Притяжение безмолвия

Весьма специфические особенности «Елизаветы Бам», выявленные нашим анализом, позволяют лучше понять направление, которое примет проза писателя в тридцатые годы. Она представляет собой некоторым образом систему того, что мы могли бы назвать «нарушением постулатов нормального повествования», сохраняя терминологию, использованную на предыдущих страницах. Первым из этих нарушений и предопределяющим все остальные является невозможность рассказывать или, во всяком случае, завершить историю. Хаосу реального мира соответствует поэтика повествовательного заикания. Следующий текст прекрасно демонстрирует это:

«Я вам хочу рассказать одно происшествие, случившееся с рыбой, или даже вернее не с рыбой, а с человеком Патрулевым, или даже вернее с дочерью Патрулева.

Начну с самого рождения. Кстати о рождении: у нас родились на полу... Или хотя это мы потом расскажем.

Говорю прямо:

Дочь Патрулева родилась в субботу.

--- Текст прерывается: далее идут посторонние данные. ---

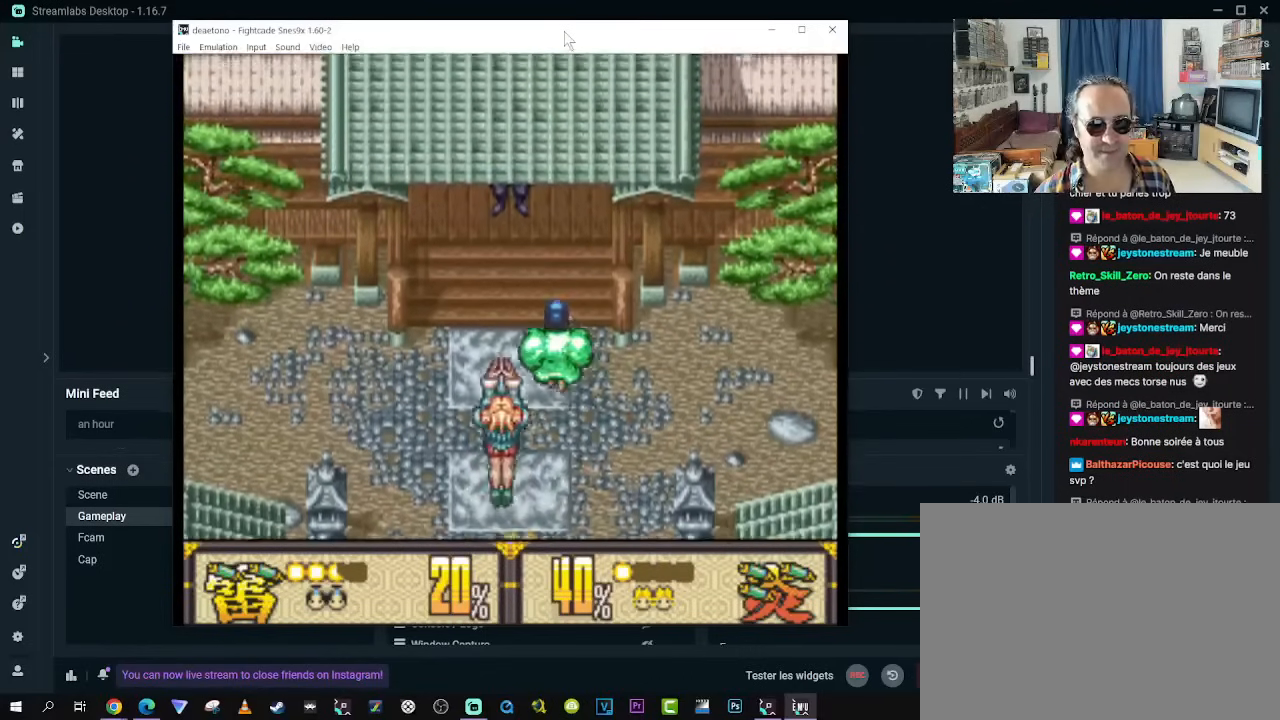
{"buttons": ["DPAD_UP", "DPAD_RIGHT"], "left_stick": "center", "right_stick": "center", "events": [[100, "B", "down"], [133, "DPAD_LEFT", "up"], [283, "B", "up"], [500, "DPAD_RIGHT", "down"]]}
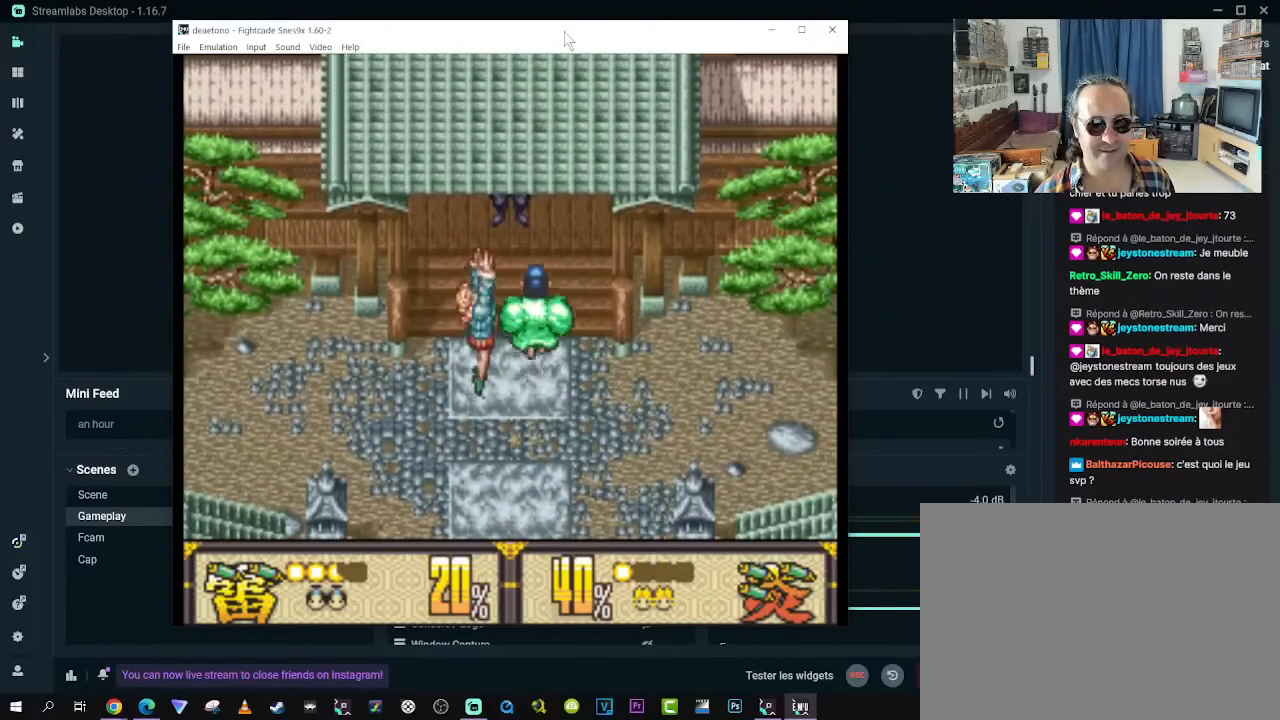
{"buttons": ["B", "DPAD_UP"], "left_stick": "center", "right_stick": "center", "events": [[83, "B", "down"], [100, "DPAD_RIGHT", "up"], [233, "B", "up"], [417, "B", "down"]]}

Обозначим эту дочь латинской буквой М.

Обозначив эту дочь латинской буквой М, заметим, что:

1. Две руки, две ноги, посередине сапоги.

2. Уши обладают тем же, чем и глаза.

3. Бегать — глагол из-под ног.

4. Щупать — глагол из-под рук.

5. Усы могут быть только у сына.

6. Затылком нельзя рассмотреть, что висит на стене.

17. Обратите внимание, что после шестерки идет семнадцать.

Для того, чтобы раскрасить картину, запомним эти семнадцать постулатов.

Теперь обопремся рукой о пятый постулат и посмотрим, что из этого получилось.

Если бы мы уперлись о пятый постулат тележкой и сахаром, или натуральной лентой, то пришлось бы сказать, что: да, и еще что-нибудь.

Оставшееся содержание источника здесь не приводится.